All blog posts related to the issue: Education
  • Creating manufacturing jobs at home in McMinnville

    As chairman of the Senate Finance Committee, Sen. Wyden knows the importance of innovative partnerships between the private sector and local schools to provide training that will generate good-paying manufacturing jobs in Oregon and nationwide.

    On Tuesday, he saw just such a partnership in action in Yamhill County between Yamhill-Carlton High School and Meggitt Polymers and Composites in nearby McMinnville.

    Meggitt makes polymer-related seals for the aerospace industry and has worked with other local businesses to develop an outreach program for the workforce it needs locally.

    During his visit to the high school, Sen. Wyden heard from top Meggitt officials as well as from school teachers and administrators how the estimated $250,000 the company has contributed to the school over the past three years has benefited students.

    Yamhill-Carlton students have received top-notch equipment and exposure to manufacturing techniques and machinery used at Meggitt, had their manufacturing shop completely rebuilt, and interacted directly with Meggitt executives and employees.

    It’s so exciting what’s going on at the high school,” Sen. Wyden said after an hourlong visit that included touring the school’s metal and wood shops and speaking with an AP government class. “It doesn’t get any better than this.

    From the high school, Sen. Wyden traveled to visit Meggitt’s facility in McMinnville. After touring the facility, Sen. Wyden spoke with about 75 employees and fielded their questions in a half-hour forum.

    He told the employees that he sees his job as chairman of the Senate Finance Committee as working to raise everybody’s wages, which he called “one of the premier economic issues of our time.”

    Sen. Wyden said one in five Oregon jobs depends on international trade, which often pay better than other jobs.

    Oregon prospers, he told the Meggitt employees, when it grows and makes products in the state, adds value to products in Oregon and then ships those products somewhere. He said that’s what happening at Meggitt.

    It’s clear what the ambition is here in McMinnville -- to beat the pants off the competition,” Sen. Wyden said.

    People in politics don’t create jobs,” he added. “The jobs come from you all -- the private sector … If I can help set the climate right, you all can do your thing.”

    Sen. Wyden spoke of how his bipartisan plan to lower the top tax rate from 35 percent to 24 percent would “reward the people who create what I call good-paying red-white-and-blue jobs.”

    Asked his definition of a good-paying job, Sen. Wyden described it as one that “lets you buy a house, buy a car, educate your kids ….maybe even once in a while go on a trip to the coast for a couple of days.”

    He linked the job training that students at Yamhill-Carlton High School are receiving from Meggitt as a vital support to ensure Oregon continues to grow its manufacturing base.

    This is a big piece of Oregon’s economic future,” he said. “Middle-class people are hurting and we need these kinds of jobs.”

  • School Libraries, Summer Lunch, Summer Learning

    Hunger doesn’t take the summer off and learning shouldn’t either.
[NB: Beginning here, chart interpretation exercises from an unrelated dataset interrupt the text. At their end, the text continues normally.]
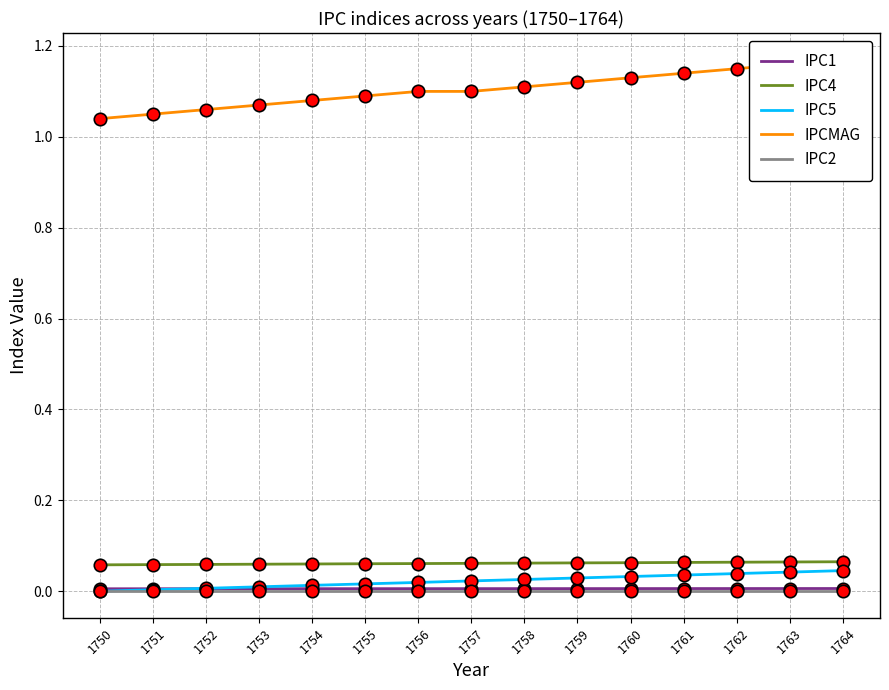

Is the value of IPC2 at 1761 greater than the value of IPC5 at 1754?

No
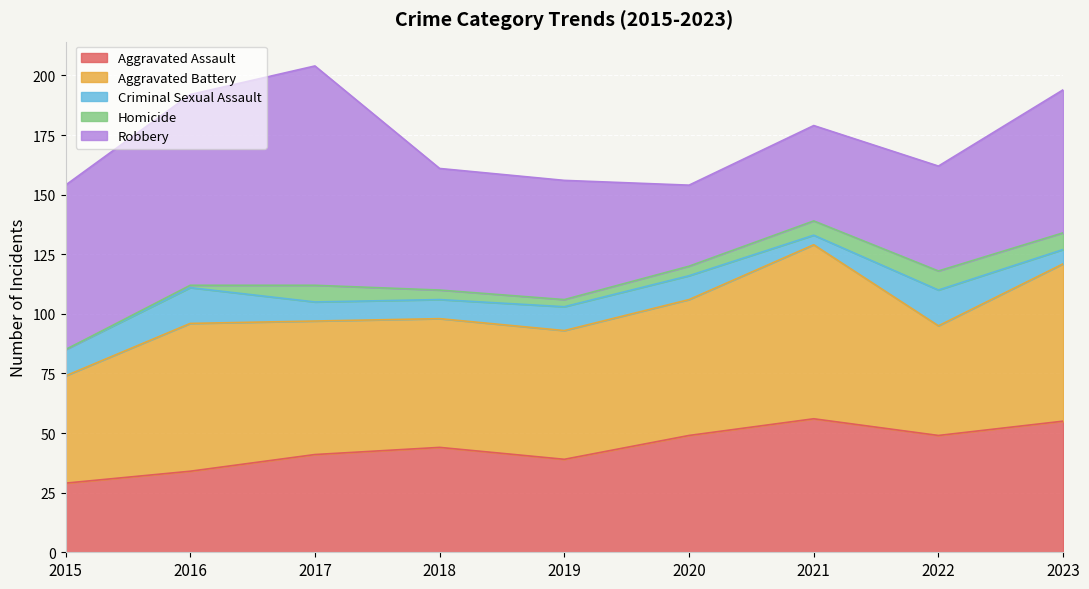

Where is the first local maximum for Robbery?

2017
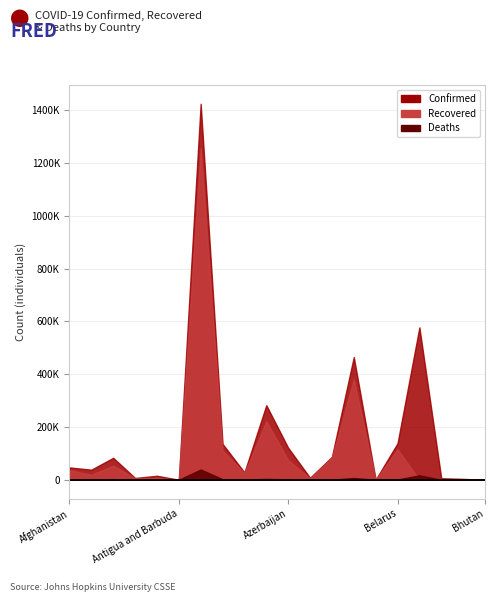

At how many categories does at least one series exceed 643161?

1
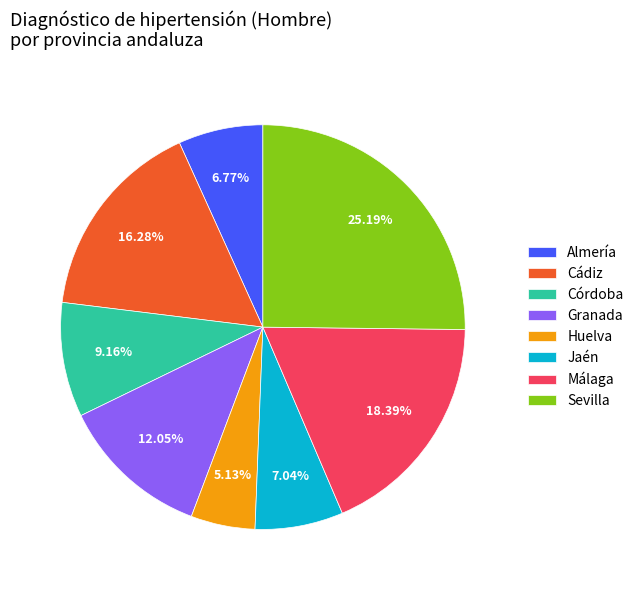

Is Huelva the majority of the pie?

No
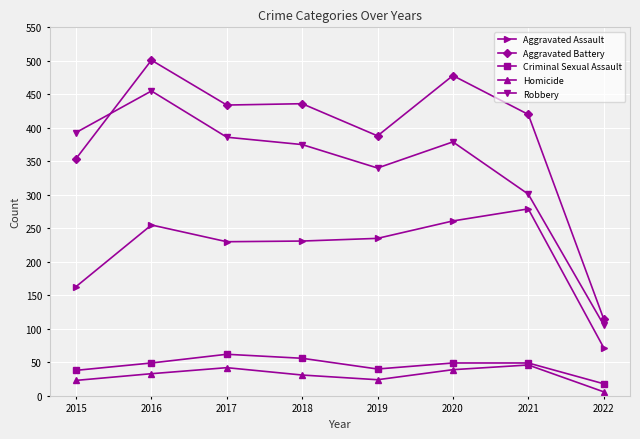

Where is the first local minimum for Robbery?

2019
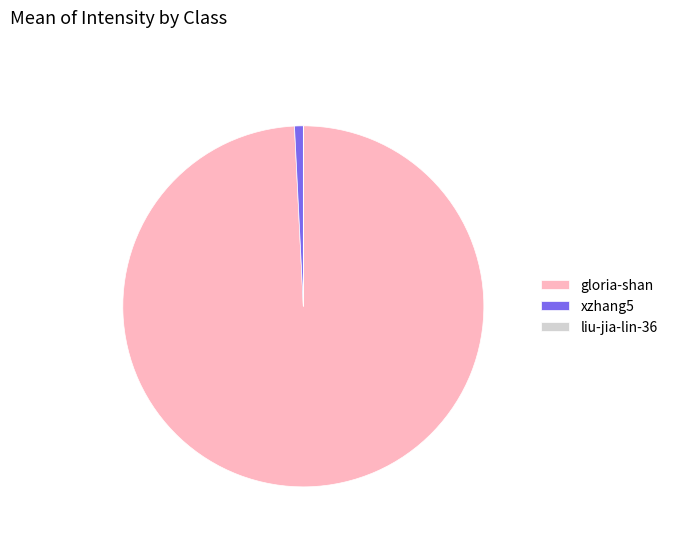

What is the ratio of the value at gloria-shan to the value at xzhang5?

127.0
That’s why over the Fourth of July week Ron visited summer learning sites in Oregon. OregonASK (Oregon Afterschool Network), National Summer Learning Association, and their partners work with local schools to provide lunch and access to books and activities to Oregon kids in the summer. Low-income students more likely to experience the “summer slide” since they often lack the opportunities to keep learning over the summer.

    Ron stopped by three of the twenty-six School Libraries, Summer Lunch, Summer Learning sites. The first was Nellie Muir Elementary School in Woodburn where he read to students participating in the program. He also answered their questions including what it means to be a senator and what he does for Oregon.

    At Grant School in Salem and Guy Lee Park in Springfield, Senator Wyden helped to serve lunch, read with students and participated in a roundtable of Oregon educators and officials to discuss how to provide more kids with access to Summer Lunch, Summer Learning programs.

    During the week Ron also held his annual Curry and Coos County town halls, stopped at Ninkasi Brewing on the way, and marched in one of the best parades in Oregon – the Fourth of July parade in Ashland.

    After visiting the summer learning sites, Ron vowed to help efforts like these that make sure no kid goes hungry or experiences learning loss just because school’s out for the summer.

  • #DontDoubleMyRate

    For the second time in as many months, the Senate is expected to consider legislation that would return student loan interest rates on subsidized Stafford loans to 3.4 percent. As too many students and their families are well aware, on July 1st, these rates doubled to 6.8 percent. If left in place, this increase will add an average of $1,000 of debt per year of college to roughly 7 million students.

    Senator Wyden remains committed to ensuring the federal deficit is not balanced on the backs of students. This is why he cosponsored of the Keep Student Loans Affordable Act (S.1238), and has serious concerns on lifting the cap on interest rates or generating new savings for the government. Investing in higher education isn’t a government handout, it’s an investment in American students and America’s future. Congress should be getting rid of the obstacles that keep young people from getting the education they need to succeed, not getting in their way.